Dalam buku ini dinyatakan bahwa terbitnya Peraturan Pemerintah Nomor 41 tahun 1996
justru mencerminkan perputaran arah yang makin jauh. Pada masa pemerintahan Orde Baru,
kebijakan pembangunan perumahan arahnya adalah menuju pembangunan sosial semata. Namun
pada 1960 hingga 1970-an, pembangunan perumahan lebih berorientasi meningkatkan kualitas
lingkungan perumahan yang sudah ada. Hanya ada dua pilihan yang dapat di ambil pemerintah
jika ingin memperbaiki pemukiman golongan miskin di Jakarta yaitu dengan menggusur
kampung-kampung miskin dan mendirikan rumah susun di tanah yang sama atau menggusur
kampung-kampung tersebut dan membangun perumahan di pinggir kota. Setelah
dipertimbangkan, pemerintah tidak menggunakan dua pilihan tersebut. Hal ini kemudian
melahirkan sebuah program baru yaitu Kampong Improvement Project (KIP) atau Program
Kebijakan Kampung. Dalam perkembangannya, program ini mengendur sampai ditandai dengan
ditetapkannya Undang-Undang tentang Rumah Susun tahun 1985. Strategi pembangunan
ekonomi baru yang disebut penyesuaian ekonomi struktural (structural adjustment) memberi
dampak implikasi melonjaknya nilai lokasi di kawasan perkotaan. Sesuai dengan isi pasal-pasal
di UU Rumah Susun, pemerintah membangun rumah susun untuk rakyat berpenghasilan rendah
dan dijamin oleh kepastian hukum. Akan tetapi, PP No 4 Tahun 1988 menjelaskan bahwa posisi
pemerintah pada posisi tanpa beban ekonomi dan secara implisit pengadaan rumah susun
diserahkan kepada mekanisme pasar. Undang-Undang tentang Rumah Susun tahun 1985 yang
isinya banyak mengandung celah kontradiksi. Rumah susun di dalam undang-undang ini
pengertiannya juga mencakup aparetemen dan kondominium tetapi inti dari undang-undang ini
sebenarnya memiliki makna bahwa sebenarnya tujuan pemerintah adalah untuk memecahkan
masalah rumah bagi masyarakat dengan penghasilan rendah khususnya di perkotaan. Pernyataan
ini terbukti dengan isi dari Bab II Pasal 3 ayat (1)a yang jelas menyebutkan bahwa tujuan
pembangunan rumah susun adalah untuk memenuhi kebutuhan perumahan yang layak bagi
masyarakat terutama masyarakat yang berada di golongan menengah ke bawah. Selanjutnya pada
Bab IV pasal 5 disebutkan juga rumah susun dibangun sesuai dengan tingkat keperluan dan
kemampuan masyarakat terutama yang berpenghasilan rendah.
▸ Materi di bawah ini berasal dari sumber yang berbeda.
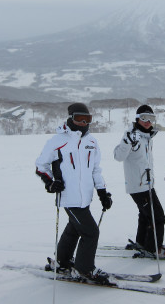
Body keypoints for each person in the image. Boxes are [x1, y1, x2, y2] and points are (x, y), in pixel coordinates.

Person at [35, 102, 113, 283]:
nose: (84, 122)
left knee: (74, 229)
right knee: (90, 232)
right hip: (68, 197)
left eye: (87, 119)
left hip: (85, 197)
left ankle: (62, 262)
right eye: (79, 118)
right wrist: (50, 183)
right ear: (70, 118)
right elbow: (41, 165)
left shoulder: (92, 142)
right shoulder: (57, 141)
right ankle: (85, 269)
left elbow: (95, 170)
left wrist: (103, 193)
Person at [113, 104, 165, 258]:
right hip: (138, 186)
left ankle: (142, 242)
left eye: (151, 118)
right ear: (137, 119)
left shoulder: (147, 136)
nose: (147, 121)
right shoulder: (131, 135)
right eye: (144, 118)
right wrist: (127, 143)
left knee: (145, 215)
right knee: (157, 217)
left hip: (147, 183)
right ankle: (153, 249)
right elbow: (118, 156)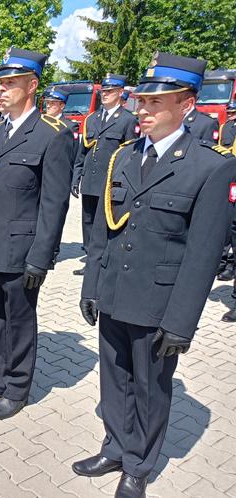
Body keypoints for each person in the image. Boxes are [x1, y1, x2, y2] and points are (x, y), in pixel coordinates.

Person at [73, 52, 236, 498]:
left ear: (187, 105)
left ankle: (138, 466)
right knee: (113, 378)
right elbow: (105, 231)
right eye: (141, 100)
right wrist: (91, 286)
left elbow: (203, 256)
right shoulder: (125, 156)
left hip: (158, 302)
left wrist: (181, 322)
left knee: (149, 388)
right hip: (114, 292)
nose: (142, 110)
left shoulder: (210, 165)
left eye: (155, 102)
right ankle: (115, 446)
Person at [0, 48, 74, 420]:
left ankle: (17, 386)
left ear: (32, 85)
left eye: (10, 83)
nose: (1, 90)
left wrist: (41, 256)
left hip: (22, 250)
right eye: (0, 84)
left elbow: (54, 203)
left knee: (19, 320)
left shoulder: (52, 135)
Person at [72, 74, 139, 275]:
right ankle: (91, 260)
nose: (105, 95)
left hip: (111, 182)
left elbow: (131, 154)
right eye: (103, 91)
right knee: (88, 221)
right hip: (91, 181)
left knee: (108, 221)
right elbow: (82, 151)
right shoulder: (91, 119)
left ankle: (107, 259)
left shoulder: (128, 120)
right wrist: (76, 176)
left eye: (109, 91)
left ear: (120, 93)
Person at [216, 102, 236, 282]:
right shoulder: (224, 127)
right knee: (228, 220)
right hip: (230, 175)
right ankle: (222, 262)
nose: (230, 115)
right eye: (229, 113)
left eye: (233, 113)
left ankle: (231, 264)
Pasokan rumah susun murah masih sangat jauh dari mencukupi, pemerintah DKI Jakarta
terpaksa menjadwal ulang beberapa proyek rumah susun murah yang sudah direncanakan
beberapa tahun sebelumnya. Keputusan ini jelas menyembunyikan persoalan masa depan bagi
kota Jakarta, karena kebutuhan rumah susun bagi masyarakat berpenghasilan rendah yang
seharusnya perlu ditingkatkan beberapa kali lipat untuk membuat kota lebih tertata, sehat dan
efisien bagi warganya dalam melakukan perjalanan dari rumah ke tempat kerja makin jauh dari
kebutuhan. Misi menyediakan rumah untuk rakyat maupun menyediakan infrastruktur bagi
pemukiman rakyat berpenghasilan rendah, makin terbukti makin tumpul dan hilang ditengah
jalan sejak Indonesia jatuh kedalam krisis besar sejak 1997.